On Magic Lamps: You're Doing It Wrong

There are a few things I take very seriously that are very silly. One of them is wishes. When I was a child I used to become visibly irritated by that joke that people always make when genies or other divine and magnificent dream-makers are mentioned, that if given only three wishes their first wish would be for more wishes. Didn't they understand a single thing about the way these mythical figures operated? Didn't they know that they were defeating the entire purpose of being granted only three wishes, and not being in the least little bit clever? It was the principle of the thing that bothered me, that one person felt they should have unlimited access to whatever they could possibly want, forever. In my opinion they just didn't know what it was to want something so bodily that you wouldn't be able to keep yourself from making a desperate request at the first chance.

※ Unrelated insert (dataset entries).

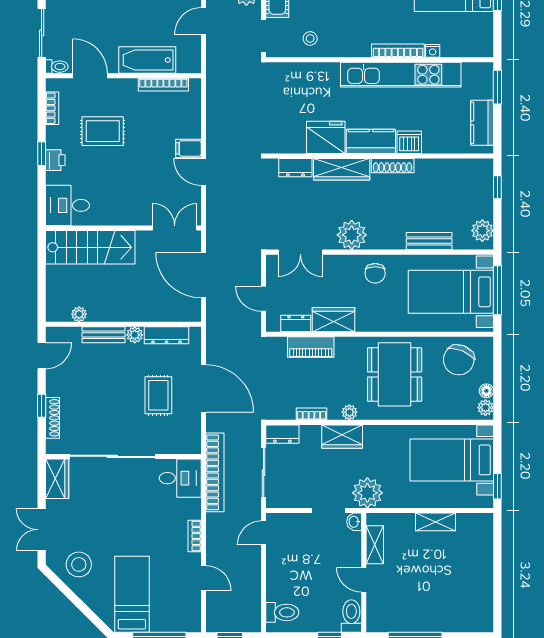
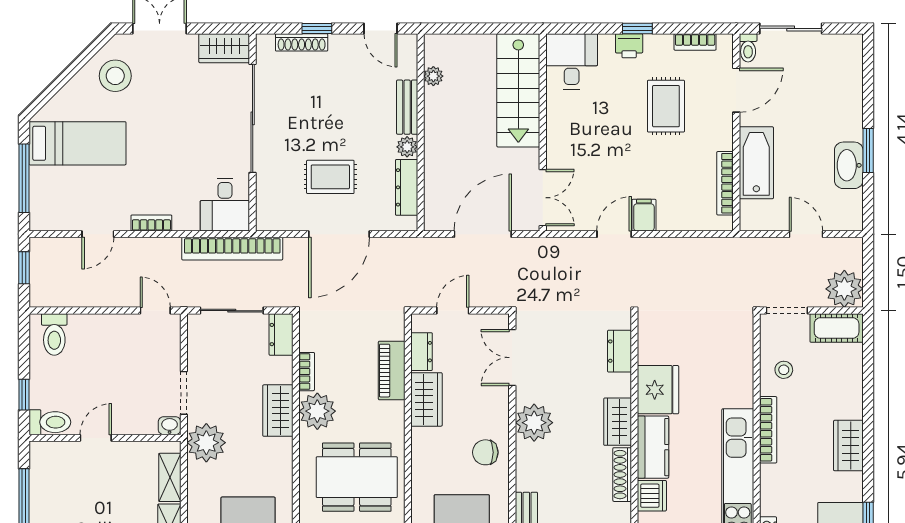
bookcase: (398, 51) -> (768, 430), moved
wardrobe: (342, 169) -> (618, 422), width x0.67
plant: (349, 412) -> (317, 411), width x1.87, depth x1.87
shelving: (375, 545) -> (170, 477), moved, turned 90

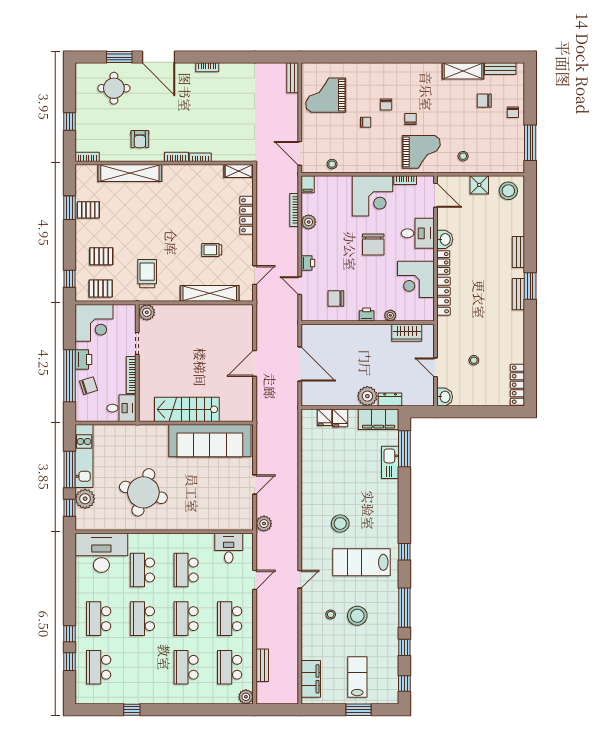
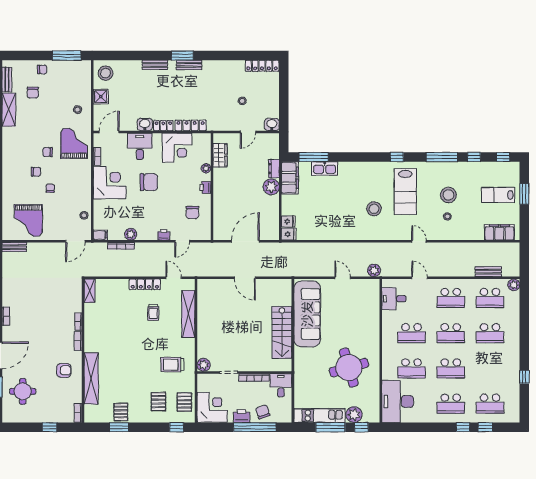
locker: (247, 215) -> (145, 284), moved
fridge: (340, 418) -> (289, 234), moved
round table: (143, 492) -> (349, 368), turned -33

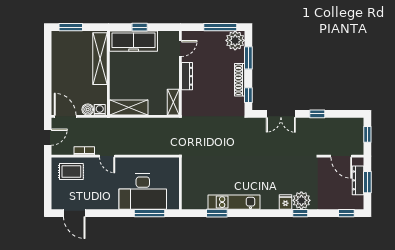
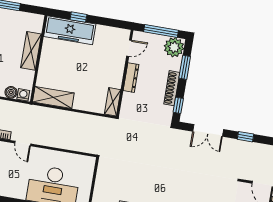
door: (180, 49) -> (129, 48), moved
shelving: (100, 59) -> (31, 51), width x0.68
wall: (180, 73) -> (125, 73), moved
dresser: (187, 76) -> (131, 78), moved
shelving: (173, 102) -> (113, 102), moved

And also that in fairy tales your ass was just going to get burned for being greedy, and you really ought to know better.

Even now when it comes to things like blowing out the candles on a birthday cake or breaking the wishbone or plucking a rogue eyelash from a cheek and blowing a breath of hope across a finger or thumb, I feel that the language I use to articulate my heart's desire is very important. I can't leave anything to chance. As a student when I took every opportunity to ask to just graduate already, I had to be sure to specify that I graduate on time, with good grades I'd earned, and without having to jump through the hoops of fire I was sure my African American Studies professor kept in his desk. Of late when I wish for things like babies and book deals, I hope explicitly for a healthy body that can produce both, all seven pounds and one-hundred-seventy thousand words.

It's a manic sort of thing, I know. But I'm just covering all my bases.